There are certain limitations of the linear regression model we presented. The performance of the model is fair, but limited to a sensitivity of 80.7% and a specificity of 87.5%. These values seemed very stable throughout the different steps of the evaluation. Furthermore, in the next phase of development, very similar results were also found. In brief, a simple clinical tool which used the model was created and tested for clinical practice [7]. This tool estimates the difference of the expected dose values based on the BMI and the dmedian and Aheart measured on a CT slice at the middle of the heart. The result was compared to that of the full CT series in both positions and the dosimetric data. The comparison revealed very consistent results from the simple tool and the original method (very similar sensitivity and specificity values) [7].

One limitation might be that we assumed a linear relationship between the predictors and the dependent variable. Our investigation revealed that none of the higher-order terms (squares or cubes of the predictors) improved the model at all. In other words, the linear relationship may be a target of criticism, but we found no other simple relationship more suitable for model building.

Zhao at el. built an SVM (support vector machine)-based two-step decision algorithm in a sample of 198 patients [11]. Their method is based on anatomical characteristics measured on a prone CT series. This classified patients into prone position radiotherapy or into another CT series in supine position for comparison. Although the numerical measures of the goodness of classification were impressive, that tool provided no numerical estimation of the advantage of one treatment position over the other; hence, no optimization could be practised. With their method, one only manage to filter out cases with an in-field heart volume over the acceptable threshold in the prone position and with the necessity of a second CT series in the supine position [11].

As noted earlier, although this report only discussed the use of the LAD mean dose difference as a primary outcome, there are other possible dependent variables, such as the heart dose.
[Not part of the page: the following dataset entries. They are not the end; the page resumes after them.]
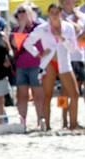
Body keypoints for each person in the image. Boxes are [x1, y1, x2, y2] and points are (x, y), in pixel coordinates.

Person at [24, 3, 79, 130]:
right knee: (48, 95)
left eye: (57, 12)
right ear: (48, 14)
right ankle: (47, 125)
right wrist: (38, 53)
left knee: (71, 94)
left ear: (61, 13)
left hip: (64, 63)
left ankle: (70, 123)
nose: (54, 15)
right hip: (49, 63)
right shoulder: (42, 28)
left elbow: (73, 48)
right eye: (52, 12)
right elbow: (27, 42)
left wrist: (61, 37)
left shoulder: (68, 27)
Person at [11, 3, 45, 128]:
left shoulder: (39, 26)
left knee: (38, 94)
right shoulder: (16, 29)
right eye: (19, 12)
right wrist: (22, 27)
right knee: (22, 95)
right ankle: (22, 122)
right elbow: (16, 45)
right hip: (21, 66)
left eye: (24, 11)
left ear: (31, 13)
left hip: (37, 65)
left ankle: (40, 120)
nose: (21, 14)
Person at [60, 0, 85, 129]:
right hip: (64, 57)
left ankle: (72, 118)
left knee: (76, 91)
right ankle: (63, 118)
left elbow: (81, 32)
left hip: (79, 56)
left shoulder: (81, 16)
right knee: (64, 92)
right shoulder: (58, 15)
In our clinical practice, algorithm of the dose to the heart is also considered in a complex decision, but only as a secondary outcome measure [7]. In most centres, the most widely applied outcome measure is the mean heart dose [8, 25, 26]. Since a linear, non-threshold association exists between the mean heart dose and coronary events, mean heart dose may be regarded as an approximation of the doses to the LAD and other coronary arteries [25, 26]. Since there is a strong correlation between mean heart dose and LAD dose (R = 0.87 in both positions), we believe that the predictive model presented here could be adapted to local practice in any centre applying prone radiotherapy.

Moreover, the simple tool, which uses a single CT scan in the supine position, combined with the dose constraints described in everyday practice at the Department of Oncotherapy, University of Szeged, is satisfactory and of great utility. The linear regression-based model was also tested in a 28-case external dataset of left-side breast cancer patients from Liege and showed great consistency in our results noted above. Predicted treatment position was correct in 24 out of 28 (accuracy: 85.7%) cases [7].

Conclusions

Our study has demonstrated that decision curves are useful in comparing our models. Any of the models could be implemented in clinical practice, but the linear regression model is the most useful and stable in facilitating the radiation treatment decision. In addition, this linear regression model is already implemented in everyday radiotherapy practice at the Department of Oncotherapy, University of Szeged, Szeged, Hungary.